- Selected text
------------------------------------------------------------
Grunge and Britpop of the 90s share certain similar elements, but Noel Gallagher once took it much farther than that. In particular, there was one grunge icon whom he felt connected to for the expected musical reasons, but also for a bunch of arbitrary things as well.
In an undated NME interview, but looking about a decade old at least, Gallagher spoke fondly of late Nirvana frontman Kurt Cobain. Oasis and Nirvana emerged around the same time, and while the two bands found success in drastically different cultures, there’s still a sense of shared energy between them.
“I always had an affinity with [Kurt Cobain],” Gallagher began in the old interview, “Because he was left-handed, and he had blue eyes, and he was a Gemini like me, and he was into the Beatles, and that’s what I was [into]. And I was like, ‘F***ing hell.”
Noel Gallagher Explained How He Felt Kinship With Kurt Cobain
Noel Gallagher went on to explain that Mark Coyle, who produced Definitely Maybe for Oasis in 1994, had previously been a monitor tech for Scottish alt-rock band Teenage Fanclub. They were on tour with Nirvana, and Gallagher pressed Coyle for information.
------------------------------------------------------------
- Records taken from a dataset
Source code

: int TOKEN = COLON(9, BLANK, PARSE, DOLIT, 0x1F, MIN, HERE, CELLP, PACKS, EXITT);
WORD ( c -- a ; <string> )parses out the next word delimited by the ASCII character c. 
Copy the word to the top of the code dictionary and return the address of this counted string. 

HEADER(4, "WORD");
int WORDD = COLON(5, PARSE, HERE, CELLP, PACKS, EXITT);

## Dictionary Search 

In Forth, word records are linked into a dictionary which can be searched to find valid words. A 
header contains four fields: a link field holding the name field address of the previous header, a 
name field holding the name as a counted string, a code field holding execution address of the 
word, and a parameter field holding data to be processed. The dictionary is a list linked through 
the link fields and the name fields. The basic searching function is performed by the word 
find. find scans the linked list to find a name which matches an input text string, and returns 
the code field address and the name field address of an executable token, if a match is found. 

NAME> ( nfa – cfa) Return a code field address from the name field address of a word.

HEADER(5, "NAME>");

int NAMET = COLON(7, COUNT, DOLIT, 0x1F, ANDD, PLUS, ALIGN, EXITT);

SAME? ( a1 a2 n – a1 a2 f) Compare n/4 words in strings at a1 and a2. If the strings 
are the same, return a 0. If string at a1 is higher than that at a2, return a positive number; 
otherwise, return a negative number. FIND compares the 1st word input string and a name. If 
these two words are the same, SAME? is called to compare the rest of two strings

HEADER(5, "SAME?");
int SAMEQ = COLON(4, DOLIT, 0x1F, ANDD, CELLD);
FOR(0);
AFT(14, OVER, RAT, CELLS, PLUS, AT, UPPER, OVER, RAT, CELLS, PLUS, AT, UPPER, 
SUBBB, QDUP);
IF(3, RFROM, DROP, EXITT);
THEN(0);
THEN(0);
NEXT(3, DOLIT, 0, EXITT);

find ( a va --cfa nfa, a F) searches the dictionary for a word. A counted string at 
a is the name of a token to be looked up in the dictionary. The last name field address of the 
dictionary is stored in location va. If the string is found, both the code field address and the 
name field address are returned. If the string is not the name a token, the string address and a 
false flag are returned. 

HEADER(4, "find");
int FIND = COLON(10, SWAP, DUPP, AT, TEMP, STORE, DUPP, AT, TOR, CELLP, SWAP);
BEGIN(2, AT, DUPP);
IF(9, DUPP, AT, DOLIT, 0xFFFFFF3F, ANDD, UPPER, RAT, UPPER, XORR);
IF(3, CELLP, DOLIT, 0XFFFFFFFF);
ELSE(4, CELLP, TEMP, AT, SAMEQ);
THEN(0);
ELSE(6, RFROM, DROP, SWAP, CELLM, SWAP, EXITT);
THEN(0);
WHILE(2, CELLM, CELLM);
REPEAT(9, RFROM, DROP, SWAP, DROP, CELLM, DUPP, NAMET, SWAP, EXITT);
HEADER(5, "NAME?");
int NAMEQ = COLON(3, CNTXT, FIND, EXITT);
------------------------------------------------------------
- Questions
• 1. Answer these about the piece on Noel Gallagher and Kurt Cobain:
(a) In which publication did Gallagher's interview about Cobain appear?
(b) What star sign did Gallagher say he shared with Cobain?
(c) Who produced Definitely Maybe for Oasis?
• 2. Can you write out the piece on Noel Gallagher and Kurt Cobain from "Grunge and Britpop" up to and including "energy between them."?
The records have nothing to do with the text.

- Replies
• 1.
(a) NME
(b) Gemini
(c) Mark Coyle

• 2.
Grunge and Britpop of the 90s share certain similar elements, but Noel Gallagher once took it much farther than that. In particular, there was one grunge icon whom he felt connected to for the expected musical reasons, but also for a bunch of arbitrary things as well.
In an undated NME interview, but looking about a decade old at least, Gallagher spoke fondly of late Nirvana frontman Kurt Cobain. Oasis and Nirvana emerged around the same time, and while the two bands found success in drastically different cultures, there’s still a sense of shared energy between them.